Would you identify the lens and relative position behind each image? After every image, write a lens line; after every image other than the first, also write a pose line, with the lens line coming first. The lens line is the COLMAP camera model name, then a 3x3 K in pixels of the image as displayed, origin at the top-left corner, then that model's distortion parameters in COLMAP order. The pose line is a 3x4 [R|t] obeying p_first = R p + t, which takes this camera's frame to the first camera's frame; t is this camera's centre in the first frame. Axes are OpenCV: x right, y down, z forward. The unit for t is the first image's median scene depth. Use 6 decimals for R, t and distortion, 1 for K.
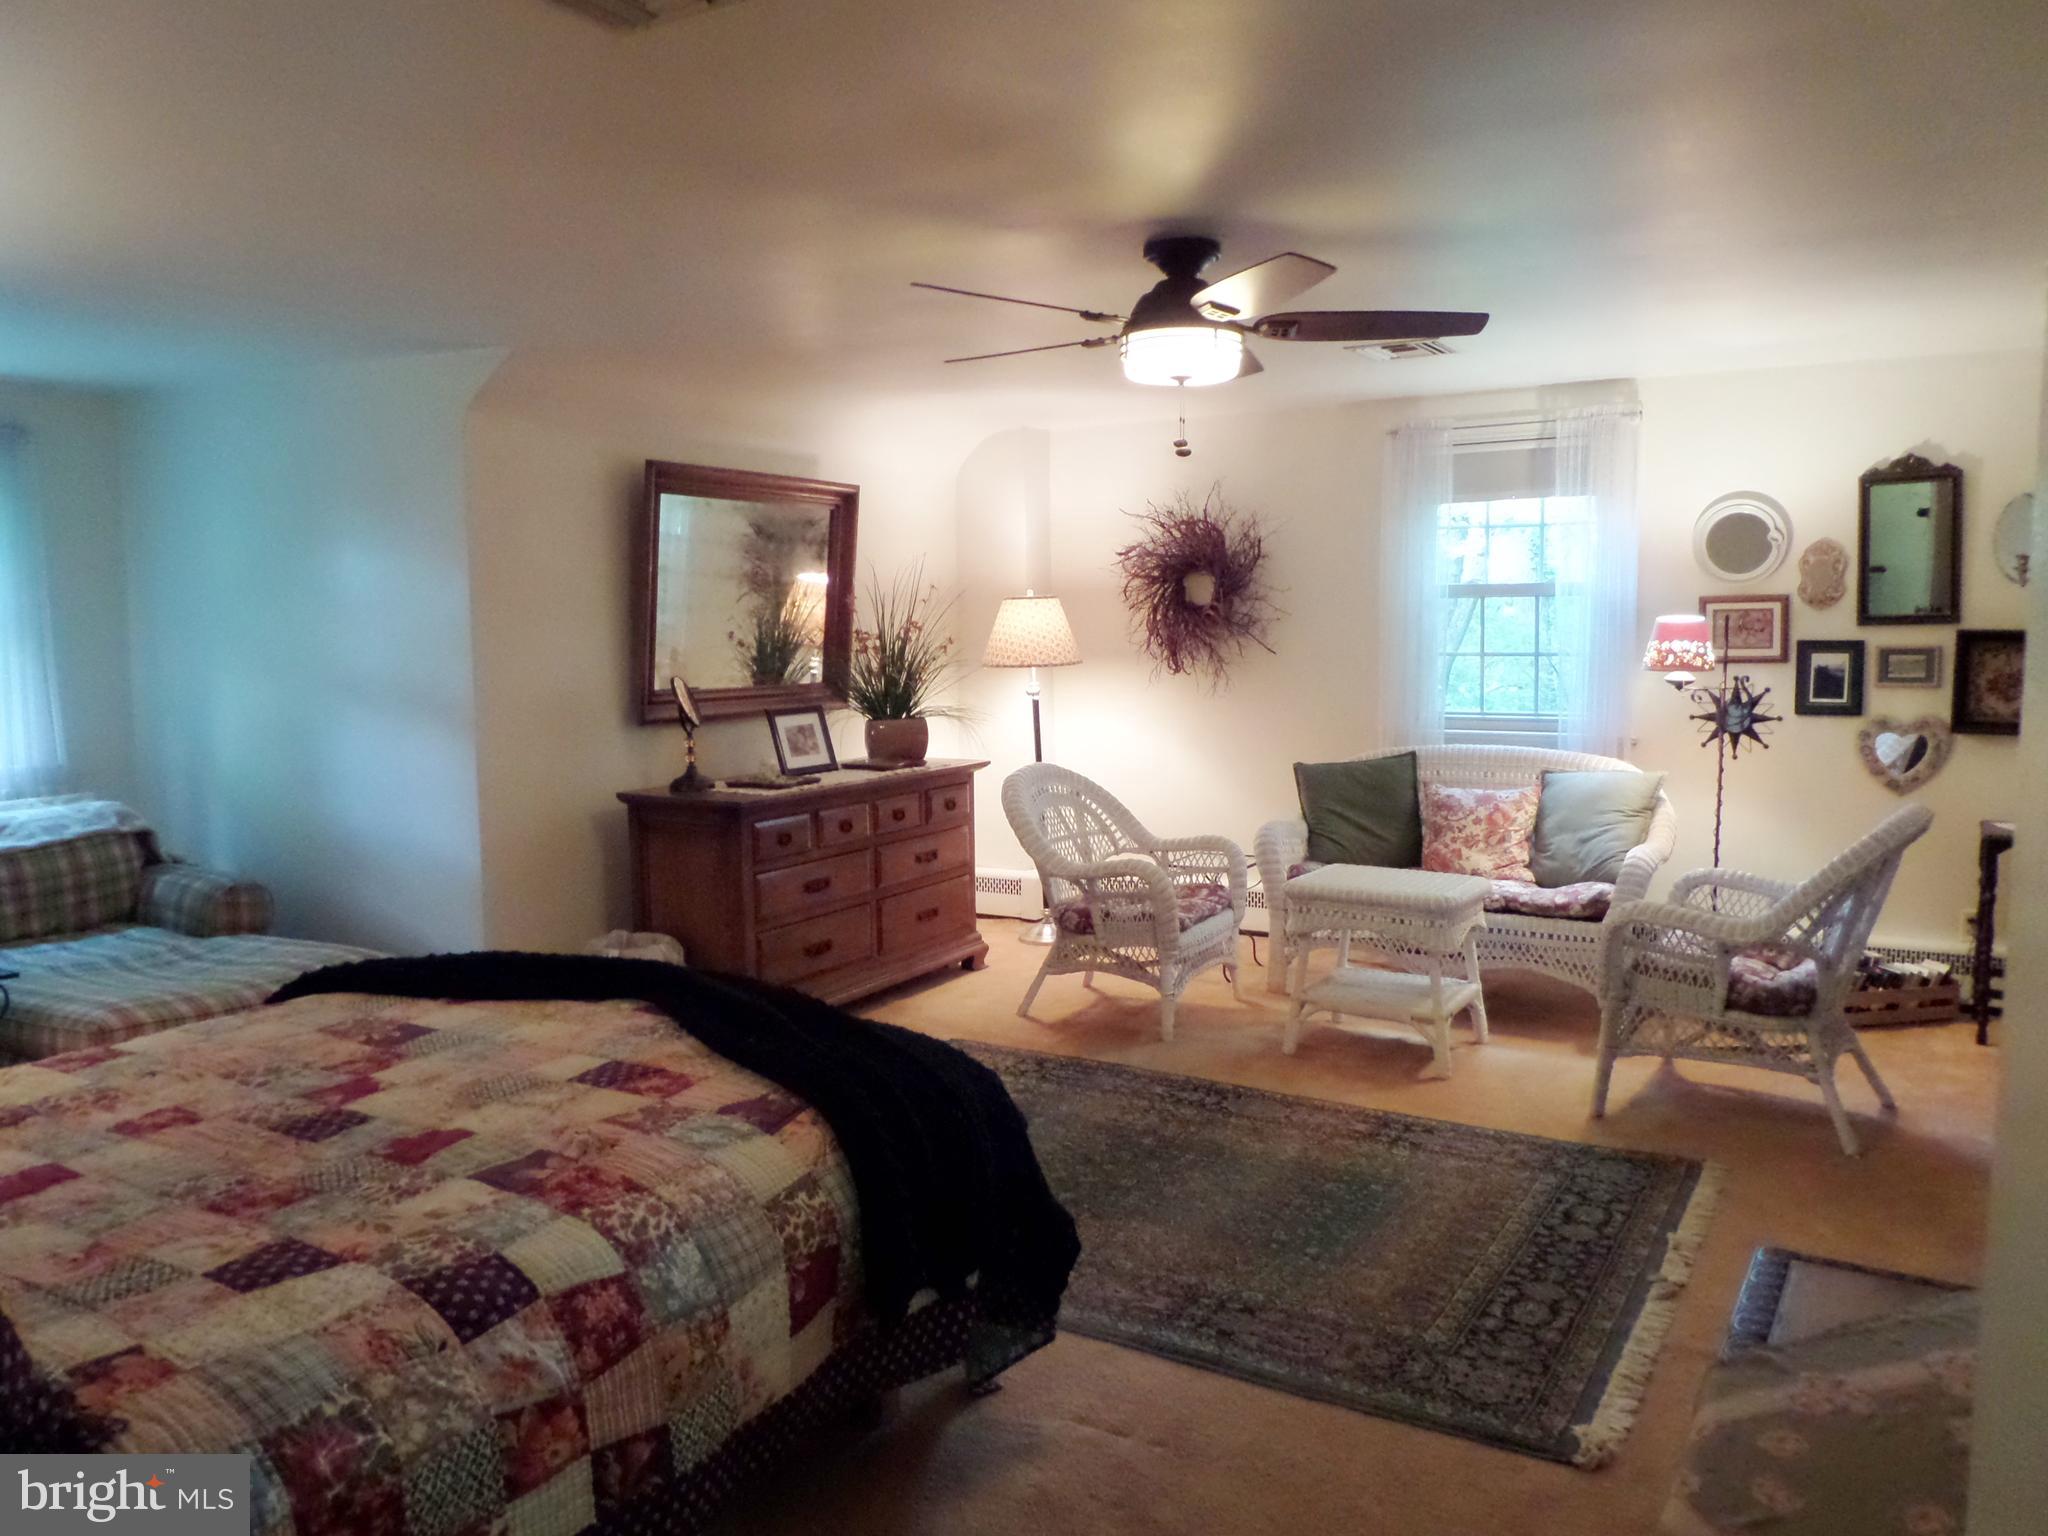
lens RADIAL K [[1503.0, 0, 1015.3], [0, 1503.0, 763.4], [0, 0, 1]] dist [-0.023641, 0.003070]
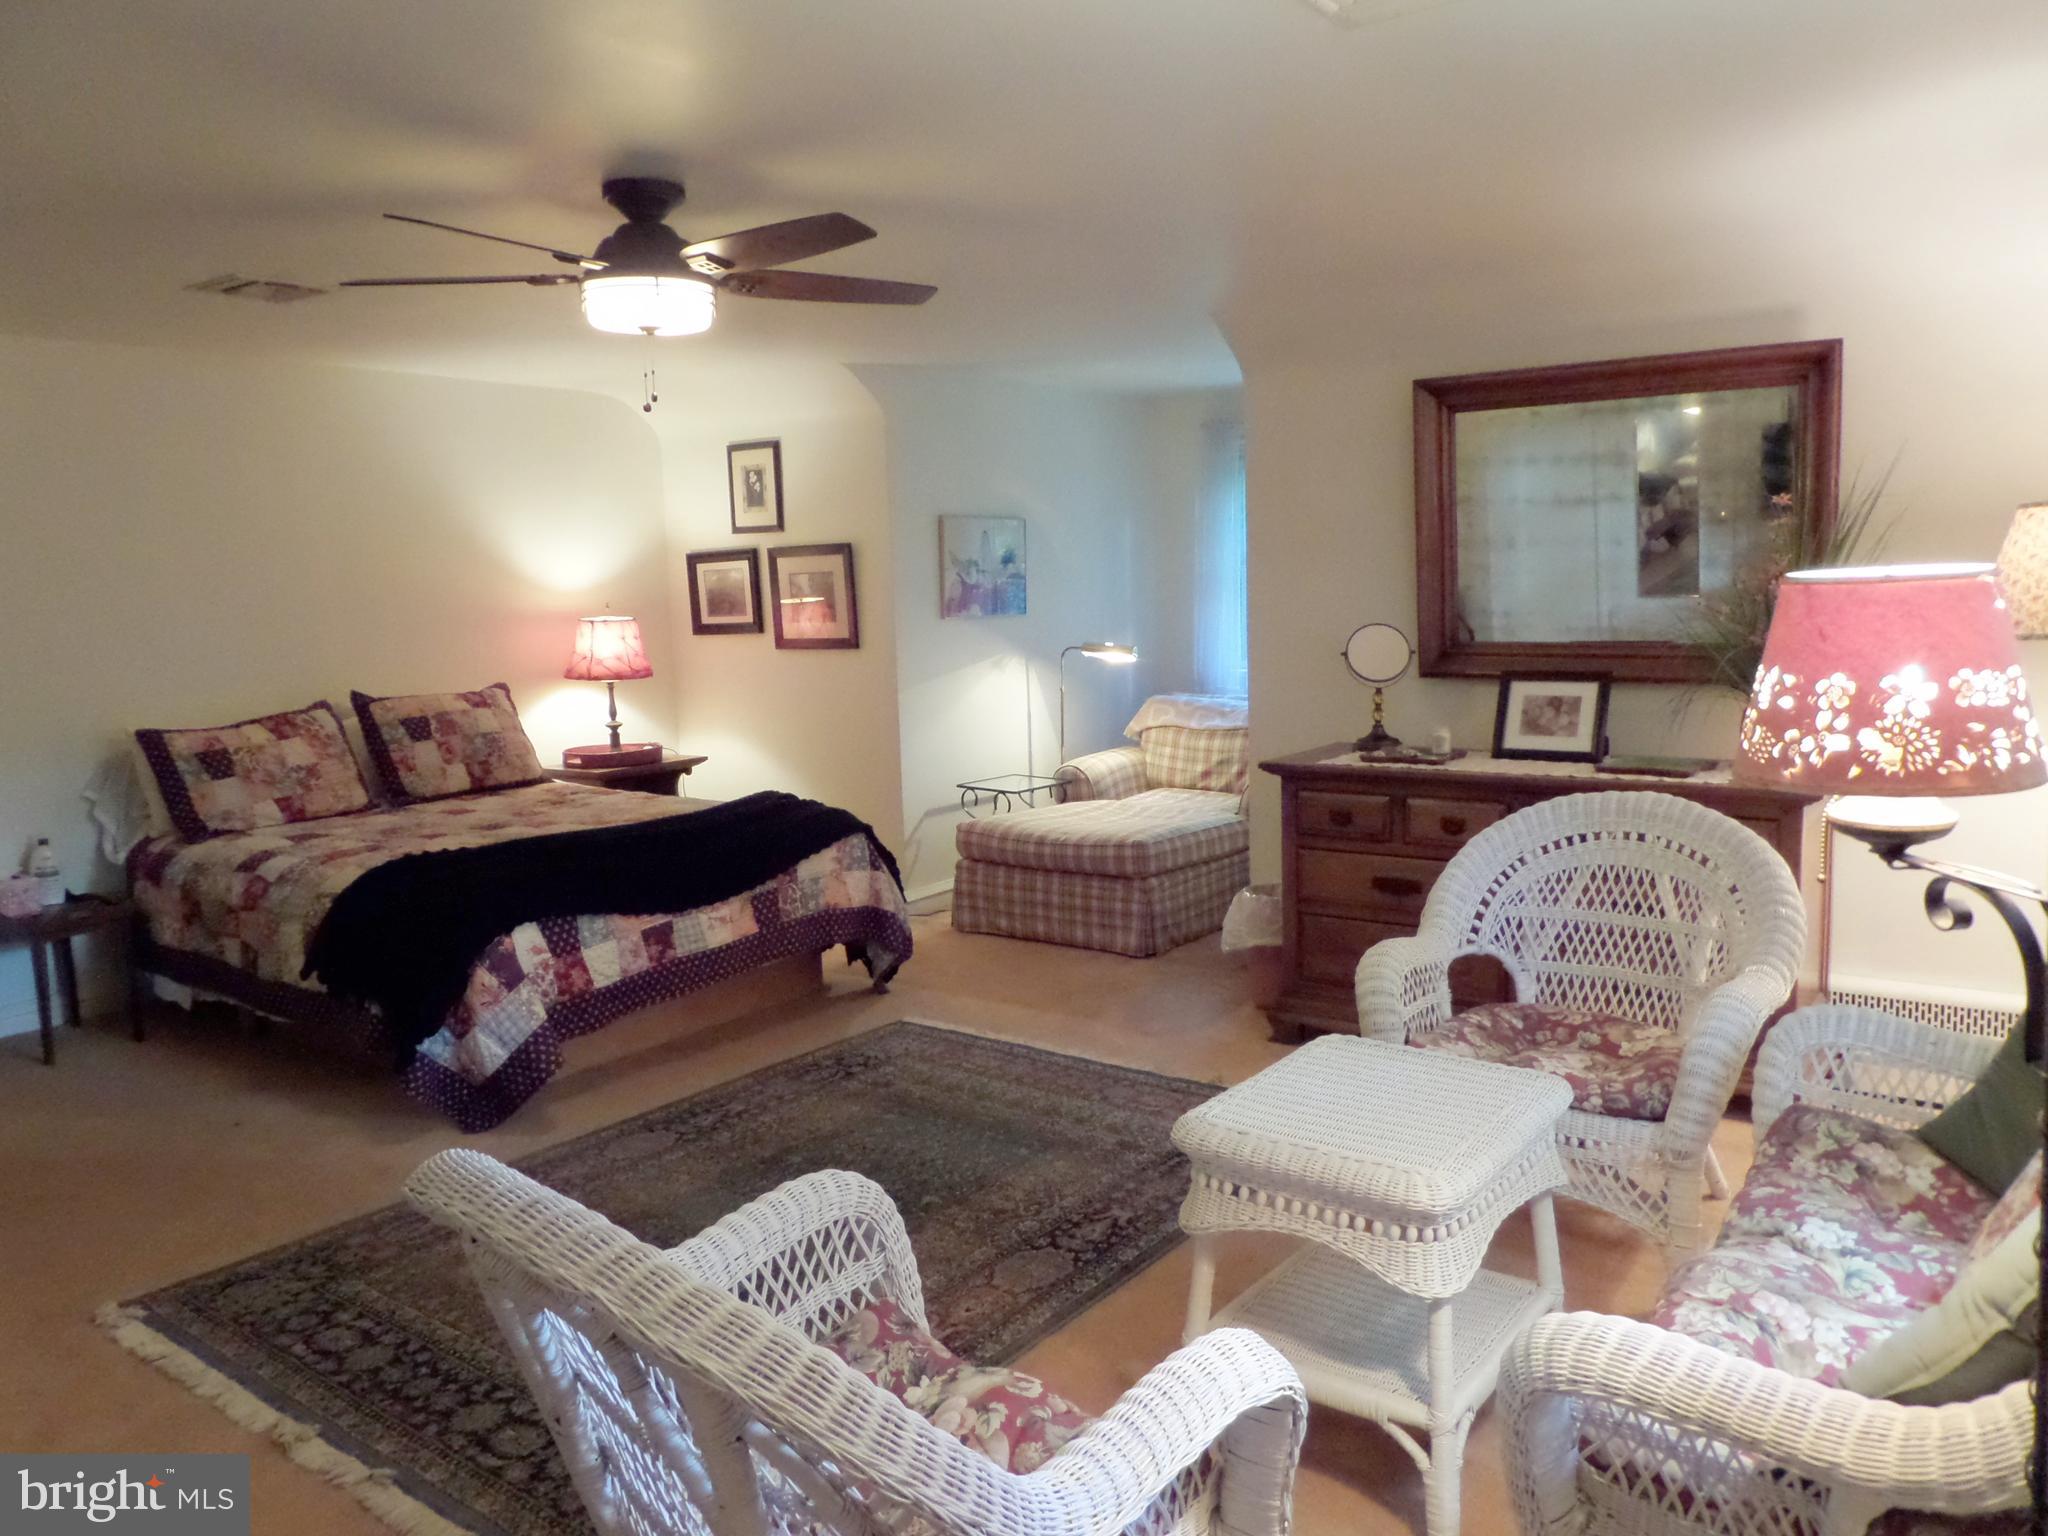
lens RADIAL K [[1468.8, 0, 1018.6], [0, 1468.8, 774.2], [0, 0, 1]] dist [-0.020592, -0.005760]
pose [[-0.081016, 0.145069, -0.986099, 0.888690], [-0.069386, 0.986130, 0.150775, -0.114371], [0.994295, 0.080637, -0.069826, 1.119001]]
================
> _Task statement_
Copy the lines above exactly and exclude every image.

> _Exercise result_
Would you identify the lens and relative position behind each image? After every image, write a lens line; after every image other than the first, also write a pose line, with the lens line coming first. The lens line is the COLMAP camera model name, then a 3x3 K in pixels of the image as displayed, origin at the top-left corner, then that model's distortion parameters in COLMAP order. The pose line is a 3x4 [R|t] obeying p_first = R p + t, which takes this camera's frame to the first camera's frame; t is this camera's centre in the first frame. Axes are OpenCV: x right, y down, z forward. The unit for t is the first image's median scene depth. Use 6 decimals for R, t and distortion, 1 for K.
lens RADIAL K [[1503.0, 0, 1015.3], [0, 1503.0, 763.4], [0, 0, 1]] dist [-0.023641, 0.003070]
lens RADIAL K [[1468.8, 0, 1018.6], [0, 1468.8, 774.2], [0, 0, 1]] dist [-0.020592, -0.005760]
pose [[-0.081016, 0.145069, -0.986099, 0.888690], [-0.069386, 0.986130, 0.150775, -0.114371], [0.994295, 0.080637, -0.069826, 1.119001]]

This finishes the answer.